The Wall Street Journal roused varied reactions
with its story on a Cheaper Way To File For Bankruptcy
by Katy Stech Ferek.
First, I am opposed to licensing of most professions,
including law. It deceives the public into believing competence exists, where it may, or may not.
Take away the licensing, and consumers will have to be more careful.
So, I am not a you-have-to-hire-a-lawyer for this guy.
Any lawyer licensed in Michigan can file your bankruptcy, and may be an expert, or know less about bankruptcy law than you do. That she has a license to practice law tells you nothing about competence
Chapter 7 Bankruptcy
The disturbing quote from the story is:
chapter 7 protection, a process that almost 500,000 consumers used last year to sell valuables and cancel unpaid debts.
Well, uh, no, that is NOT what Chapter 7 does.
Which shows how easy it is to oversimplify and mislead with general statements.
Michigan allows use of the federal bankruptcy exemptions; most states do not.
So, over 90% of the Chapter 7 cases in Michigan are no asset, meaning, the trustee collects nothing for creditors. The debtor, the one who files bankruptcy, loses no “valuables.”
The debtor determines which property to claim as exempt, and it can be jewelry, real estate, bonds, or other valuables.
THIS DEPENDS ON YOUR STATE.
The story points out that the law changes in 2005 greatly increased the cost of filing bankruptcy, because time consuming new burdens were placed on bankruptcy lawyers, like me, which cost more time, which meant we had to charge more.
The government now charges a $335.00 filing fee for chapter 7 bankruptcy cases, before you get to paying an attorney.
Now, that fee can be waived by the bankruptcy court.
How Can People Who Are Broke Afford Bankruptcy?
This is the question and the issue the new software addresses.
The differences in exemption laws between the 50 states is a challenge to put in one software package. And the federal forms and amounts therein change periodically.
But these things can be overcome. I pay over $1,000 per year to keep my bankruptcy software up to date.
And the poorer people who want and need to file Chapter 7 bankruptcy are preyed on by “petition preparers” who are limited to $100 compensation in Detroit, for typing.

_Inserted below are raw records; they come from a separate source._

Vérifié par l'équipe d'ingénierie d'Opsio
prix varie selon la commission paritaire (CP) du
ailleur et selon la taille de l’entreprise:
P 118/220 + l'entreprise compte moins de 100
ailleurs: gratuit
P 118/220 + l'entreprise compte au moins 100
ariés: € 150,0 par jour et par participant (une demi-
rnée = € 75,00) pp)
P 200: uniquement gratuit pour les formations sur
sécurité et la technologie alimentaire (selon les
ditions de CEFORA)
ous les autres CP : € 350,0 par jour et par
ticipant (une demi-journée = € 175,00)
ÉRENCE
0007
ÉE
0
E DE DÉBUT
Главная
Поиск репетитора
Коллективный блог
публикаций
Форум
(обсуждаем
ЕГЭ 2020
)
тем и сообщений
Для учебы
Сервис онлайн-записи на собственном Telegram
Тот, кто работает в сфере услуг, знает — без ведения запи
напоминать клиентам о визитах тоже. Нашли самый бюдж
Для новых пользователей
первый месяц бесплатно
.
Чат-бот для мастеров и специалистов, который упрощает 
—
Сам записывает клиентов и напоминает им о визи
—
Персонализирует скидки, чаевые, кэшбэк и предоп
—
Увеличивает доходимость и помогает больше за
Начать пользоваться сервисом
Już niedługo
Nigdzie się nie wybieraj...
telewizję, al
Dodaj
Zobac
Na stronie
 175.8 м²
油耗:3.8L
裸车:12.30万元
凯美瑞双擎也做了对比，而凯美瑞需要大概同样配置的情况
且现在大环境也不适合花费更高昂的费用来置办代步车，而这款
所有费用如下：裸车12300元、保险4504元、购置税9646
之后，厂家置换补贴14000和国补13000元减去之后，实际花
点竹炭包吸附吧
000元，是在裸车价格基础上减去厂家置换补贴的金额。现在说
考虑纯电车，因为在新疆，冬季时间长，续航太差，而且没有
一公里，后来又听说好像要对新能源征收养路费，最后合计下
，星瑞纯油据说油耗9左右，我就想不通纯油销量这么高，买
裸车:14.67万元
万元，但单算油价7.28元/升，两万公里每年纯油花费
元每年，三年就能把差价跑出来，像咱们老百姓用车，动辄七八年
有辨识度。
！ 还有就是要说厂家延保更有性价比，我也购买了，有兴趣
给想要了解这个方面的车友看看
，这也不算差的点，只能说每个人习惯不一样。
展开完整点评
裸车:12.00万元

They are not to give legal advice, but many of them do, after charging $500 or more, and telling their clients to lie about it if asked.
And messing up the paperwork they prepare, costing their clients more money.
The Eastern District of Michigan has an excellent program, Access to Bankruptcy Court. (ABC)
If you qualify, little or no income, you get a real bankruptcy lawyer from the volunteer panel, the filing fee is waived by the court, and the ABC program pays the lawyer $400 for handling the case.
This is an excellent way to address the issue, though not exclusive, and there is a place for the new software project.